Author's Note: Here I am, in June, in Florence, in our tiny unit, writing about the Duomo.
Photo credit: Neil Creighton
You come upon it suddenly, meandering through narrow streets, past beige, time-coated buildings, turning down the curve of Via de’ Martelli, casually drawing near to the street’s end and then you gasp. You come upon it unprepared, seeing at first only the soaring facade and the enormity of its tower, but turning into Piazza del Duomo you see its length, the immensity of its domes, and again you gasp. You come upon it in amazement, seeing it as glistening white marble with geometric patterns in pink and green, embroidered, scrolled, balanced, harmonious, exquisite in scope and detail, and again you gasp. You come to it in awe, its front a composition in threes: three great doors rise in elegant curves; above them three circles spoked like sunbeams; always the one in the center is highest or largest and you think you understand. You come to its details: complex, embroidered patterns in stone; paintings in colored stone above each door; lines of sculptured figures in porticoes of blue and circular inlays glinting with gold and you feel overwhelmed.
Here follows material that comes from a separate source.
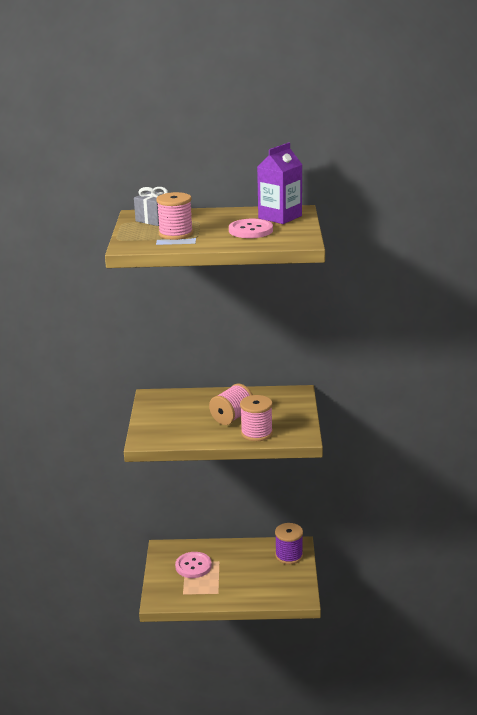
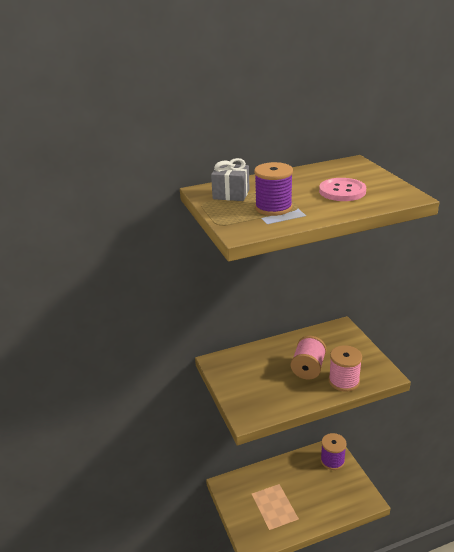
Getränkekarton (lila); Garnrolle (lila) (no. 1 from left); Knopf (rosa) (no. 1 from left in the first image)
Perhaps later you will walk through the doors and again feel its power and artistry, or you will climb the narrow stairwell to the dome’s dizzying height but now, in this first sudden moment you are overcome by its beauty and, dimly realizing its complex grandeur, praise the vision that conceived it, the capabilities that built it, the artistry that embellished it, the materials that adorn it and you stop, stand still, and stare.